Z pamiętnika inspektora

Z pamiętnika inspektora – relacjonuje inspektor Adam.
Wtorkowe letnie popołudnie. Topi się asfalt. Powietrze drga od gorąca. Ludzie szukają cienia, siedzą w klimatyzowanych pomieszczeniach, marzą u skoku do basenu, śnią o wyprawie na biegun…. Upał iście piekielny. Tymczasem na Kopernika ktoś zafundował swojemu psu siódmy krąg piekieł.
W aucie zaparkowanym w pełnym słońcu siedzi bulterier. 😠 🤬 🤬
Psu trafił się bezmyślny właściciel, ale trafiła mu się też ociupinka szczęścia – ktoś szedł ulicą, ktoś zauważył, ktoś zadzwonił po policję.
Policja ustaliła dane właściciela auta, ale nie było możliwości nawiązania z nim kontaktu.
Pies w aucie sprawiał wrażenie dość agresywnego gościa – może reagował tak na obcych plączących się przy jego mobilnej budzie, swoje dokładało pewnie przegrzanie – istniało jednak ryzyko, że po wybiciu szyby bulterier ruszy w miasto i komuś może stać się krzywda.
Policjanci położyli więc koc termiczny na tylnej szybie auta – tej, w którą słońce dawało z pełną mocą – i wezwano nas. Szyba została wybita i… w tej chwili pojawił się właściciel (bo trudno go nazwać opiekunem).
Myślicie, że był wdzięczny za uratowanie psa? Nie był.

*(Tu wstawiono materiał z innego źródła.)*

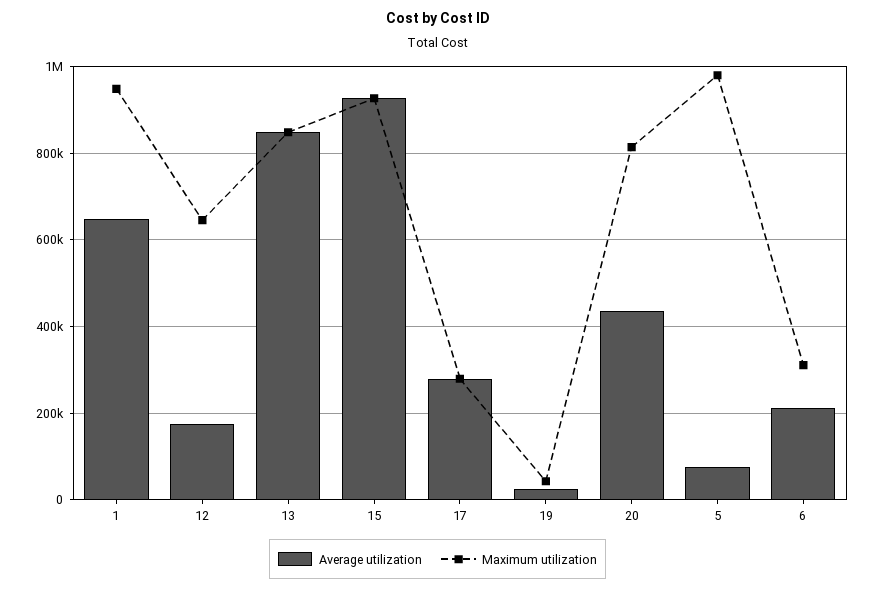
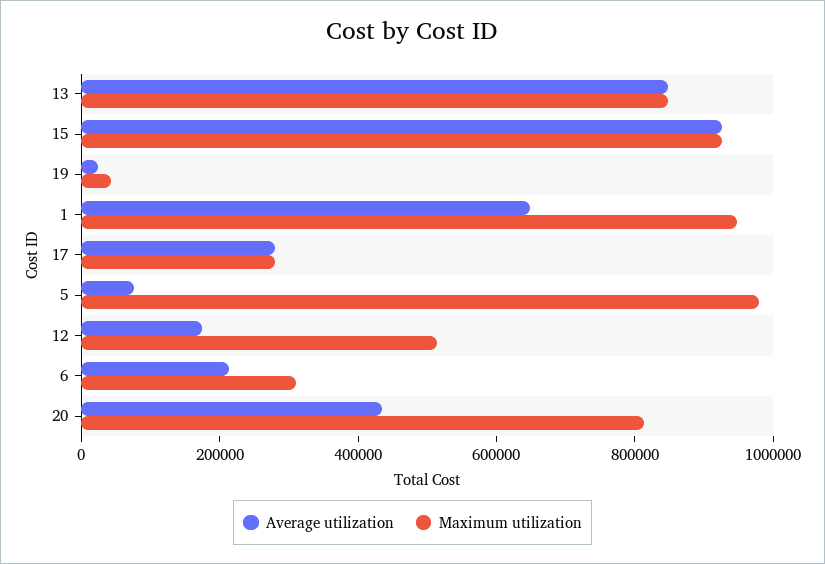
  {
    "Average utilization": {
      "1": 640000,
      "12": 180000,
      "13": 840000,
      "15": 920000,
      "17": 280000,
      "19": 20000,
      "20": 440000,
      "5": 80000,
      "6": 220000
    },
    "Maximum utilization": {
      "1": 940000,
-     "12": 640000,
+     "12": 500000,
      "13": 840000,
      "15": 920000,
      "17": 280000,
      "19": 40000,
      "20": 820000,
      "5": 980000,
      "6": 320000
    }
  }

Cała akcja trwała ponad półtorej godziny, pan zaś twierdził, że zostawił psa na 15 minut.
Wiecie – te guzy wielkości grejpfruta, których jeszcze dwa dni temu nie było, te kocie szkielety, które jeszcze wczoraj były odpasionymi, dorodnymi kocurami, te kwadranse multiplikujące się jak wirusy….

Nie zostawiajcie w taką pogodę zwierząt w autach. Nawet na chwilę – bo nigdy nie wiadomo, czy w trakcie tej chwili nie wydarzy się coś, co uniemożliwi Wam powrót do tego auta. Nie wystarczy uchylenie okienek.
PIEKARNIK TO NIE JEST DOBRE MIEJSCE DLA ŻYWYCH STWORZEŃ !!!